Tareas propuestas ->
a – Responde a estas preguntas sobre el texto del baño nocturno:
(i) ¿Qué hora es cuando algo se mueve en el saco de al lado?
(ii) ¿Qué dos opciones pueden encontrarse tras la puerta oscura y silenciosa?
(iii) ¿Qué se pone en lugar de la cisterna?
b – Escribe lo que sigue al relato sobre el baño nocturno, a partir de su última frase.

Texto de estudio ->
= = =

El baño, ese espanto nocturno



Algo se mueve en el saco de al lado. Sabes que es el otro porque hace tiempo que deseas que se mueva. Tú, llevas varias horas quieto mirando un punto fijo. Son las 2 AM y el vaho se ve en la oscuridad. Cada respiración se clava un poco en tu interior. La ventana hace tiempo que se congeló. Es la hora, está dentro del intervalo habitual. Aproximadamente a esta hora, cada día, uno de los dos gusanos necesita salir de su crisálida para ir al baño. Los gusanos tenemos necesidades. Además, conectadas. Basta el despertar agónico de uno de los dos para que el otro suspire aliviado: en cuanto vea que no muere de camino, me animo yo.
Un saco es un envoltorio, no tiene mucho espacio. Si lo llenas de ropa para que a la mañana siguiente no esté congelada, aún queda menos hueco para convertirse en mariposa. Prepararse para ir al baño es mucho más cansado que ir, y mucho más traumático. La ropa está caliente, pero…¿cómo te la pones? Ese momento en el que abres la cremallera y sacas la primera pierna es como dejar que Iceman te pegue un lametazo en la nuca. Te vistes a toda leche y tiritas. Te pones el abrigo y dices: “conseguido” ¡JA! Aún queda atravesar la cámara frigorífica conocida como pasillo, abrir la siniestra puerta iluminada por la tenue luz de tu frontal y contemplar el desolador panorama. Hace tiempo tuve un cartel en la puerta de mi habitación que rezaba: “vous entrez ici aux risque et péril”. Probablemente esté mal escrito, pero dice, básicamente: “tú mismo, machote”. Tienes varias opciones posibles tras la puerta oscura y silenciosa. Puedes encontrar una taza de váter o un agujero en el suelo. Parece evidente que uno prefiere la primera opción, pero amigo, no te adelantes. Y, si el desagüe no funciona y tienes la taza casi llena de un líquido que mezcla todos los marrones posibles sin ninguna posibilidad de que eso trague, ¿no preferirías el agujero? Será incómodo, pero al menos no te salpican las gotitas en las piernas. Eso puede contener macrobios, directamente. La cisterna es, así mismo, inútil. En su lugar se pone un barril de plástico azul lleno de agua (casi siempre congelada) y una jarrita oxidada para verterla sobre el asqueroso baño. Pero da por seguro que si te cortas con el borde de la jarra, mueres irremediablemente en el acto. Creo que tu amigo, cómodamente en la crisálida esperando tu regreso, moriría un segundo después que tú. He ahí la rapidez de la enfermedad mortífera.

= = =

Datos almacenados ->
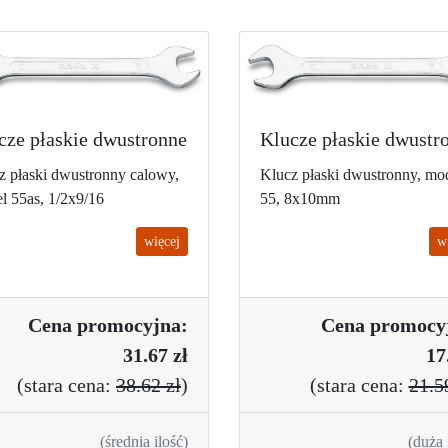
cze płaskie dwustronne
Klucze płaskie dwustr
z płaski dwustronny calowy,
Klucz płaski dwustronny, mo
l 55as, 1/2x9/16
55, 8x10mm
więcej
w
Cena promo
cyjna:
Cena promo
cy
31.67 zł
17
(
stara cena:
38.62 zł
)
(
stara cena:
21.5
(średnia ilość)
(duża 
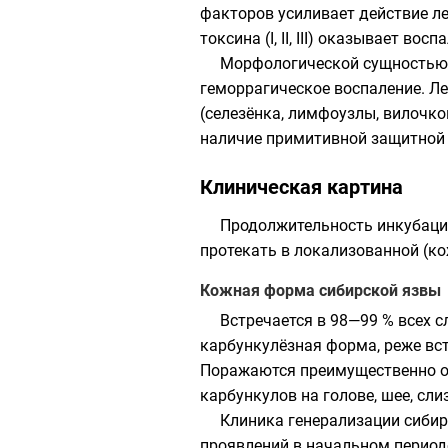
факторов усиливает действие ле
токсина (I, II, III) оказывает в
Морфологической сущностью с
геморрагическое воспаление. Ле
(селезёнка, лимфоузлы, вилочк
наличие примитивной защитной 
Клиническая картина
Продолжительность инкубацио
протекать в локализованной (ко
Кожная форма сибирской язвы
Встречается в 98—99 % всех 
карбункулёзная форма, реже вс
Поражаются преимущественно от
карбункулов на голове, шее, сли
Клиника генерализации сибир
проявлений в начальном период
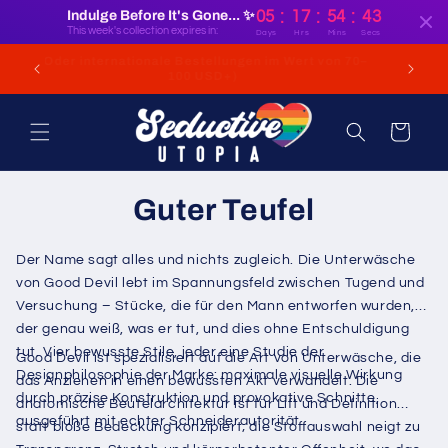
Direkt
:
:
:
Indulge Before It's Gone... ✨
05
17
54
41
zum
This week's collection expires in:
Days
Hrs
Mins
Secs
Inhalt
KOSTENLOSER Versand für Bestellungen aus den
(Oder i
USA ab 35 USD
Warenkorb
Guter Teufel
Der Name sagt alles und nichts zugleich. Die Unterwäsche
von Good Devil lebt im Spannungsfeld zwischen Tugend und
Versuchung – Stücke, die für den Mann entworfen wurden,
der genau weiß, was er tut, und dies ohne Entschuldigung
tut. Vier bewusste Stile, jeder eine Studie der
Good Devil ist spezialisiert auf die Art von Unterwäsche, die
Designphilosophie der Marke: maximale visuelle Wirkung
das Anziehen in einen bewussten Akt verwandelt. Die
durch präzise Konstruktion und provokative Schnitte,
anatomische Beutelarchitektur ist für Lift und Definition
ausgeführt mit echter Schneiderautorität.
statt bloße Bedeckung konzipiert; die Stoffauswahl neigt zu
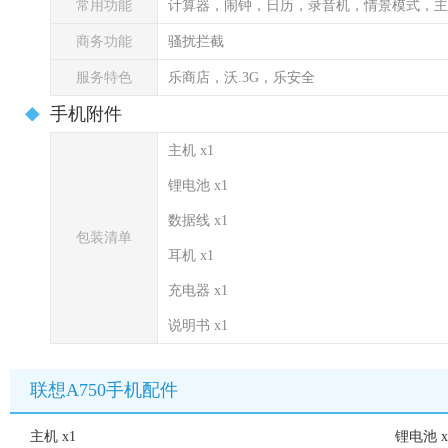
常用功能
计算器，闹钟，日历，录音机，情景模式，主
商务功能
骚扰拦截
服务特色
乐商店，沃.3G，乐安全
手机附件
主机 x1
锂电池 x1
数据线 x1
包装清单
耳机 x1
充电器 x1
说明书 x1
联想A750手机配件
主机 x1
锂电池 x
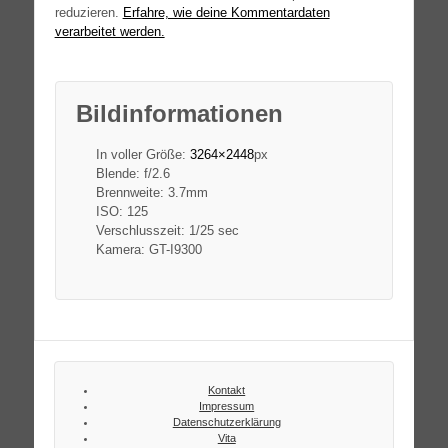
reduzieren.
Erfahre, wie deine Kommentardaten
verarbeitet werden.
Bildinformationen
In voller Größe:
3264×2448
px
Blende: f/2.6
Brennweite: 3.7mm
ISO: 125
Verschlusszeit: 1/25 sec
Kamera: GT-I9300
Kontakt
Impressum
Datenschutzerklärung
Vita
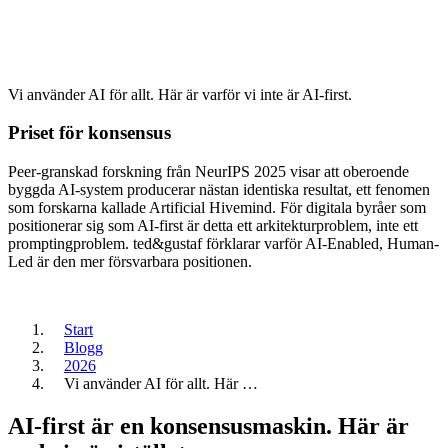
Vi använder AI för allt. Här är varför vi inte är AI-first.
Priset för konsensus
Peer-granskad forskning från NeurIPS 2025 visar att oberoende
byggda AI-system producerar nästan identiska resultat, ett fenomen
som forskarna kallade Artificial Hivemind. För digitala byråer som
positionerar sig som AI-first är detta ett arkitekturproblem, inte ett
promptingproblem. ted&gustaf förklarar varför AI-Enabled, Human-
Led är den mer försvarbara positionen.
Start
Blogg
2026
Vi använder AI för allt. Här …
AI-first är en konsensusmaskin. Här är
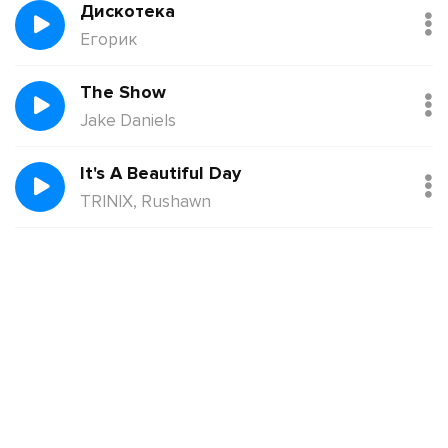
Дискотека
Егорик
The Show
Jake Daniels
It's A Beautiful Day
TRINIX, Rushawn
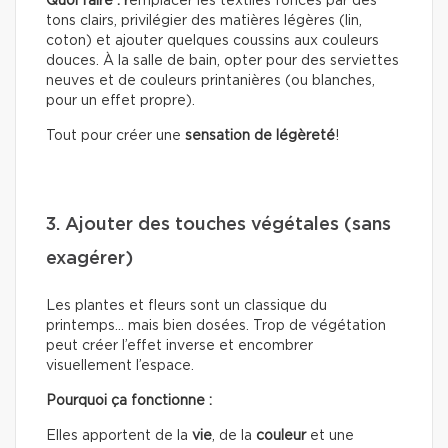
Quoi faire : r
emplacer les textiles foncés par des
tons clairs, privilégier des matières légères (lin,
coton) et ajouter quelques coussins aux couleurs
douces. À la salle de bain, opter pour des serviettes
neuves et de couleurs printanières (ou blanches,
pour un effet propre).
Tout pour créer une
sensation de légèreté
!
3. Ajouter des touches végétales (sans
exagérer)
Les plantes et fleurs sont un classique du
printemps… mais bien dosées. Trop de végétation
peut créer l’effet inverse et encombrer
visuellement l’espace.
Pourquoi ça fonctionne :
Elles apportent de la
vie
, de la
couleur
et une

= = =

Resultados por tarea ->
a –
(i) Son las 2 AM.
(ii) Una taza de váter o un agujero en el suelo.
(iii) Un barril de plástico azul lleno de agua, casi siempre congelada, y una jarrita oxidada para verterla sobre el baño.

b –
Aún así, tu espíritu de Miguel-de-la-Cuadra te dice que hay que ser higiénico e intentar rebajar el tono marrón del agüilla que queda ahí. Al menos, el siguiente valiente - tu amigo – puede que tenga una arcada menos. En estos momentos me acuerdo de Kharkateng: esa cabaña de yaks a 4000m camino del Zwatra La en la que casi muero con mi gastroenteritis. Allí el baño era al aire libre, sin agujero, sin líquido marrón, sin cadena y sin papel. Sí, el monte es testigo de atrocidades. Cuando alguien dice al volver de un viaje que le marca “una parte de mí se ha quedado allí”, no sabe realmente lo que dice. Yo sí que he dejado una parte de mí en mi viaje. O dos.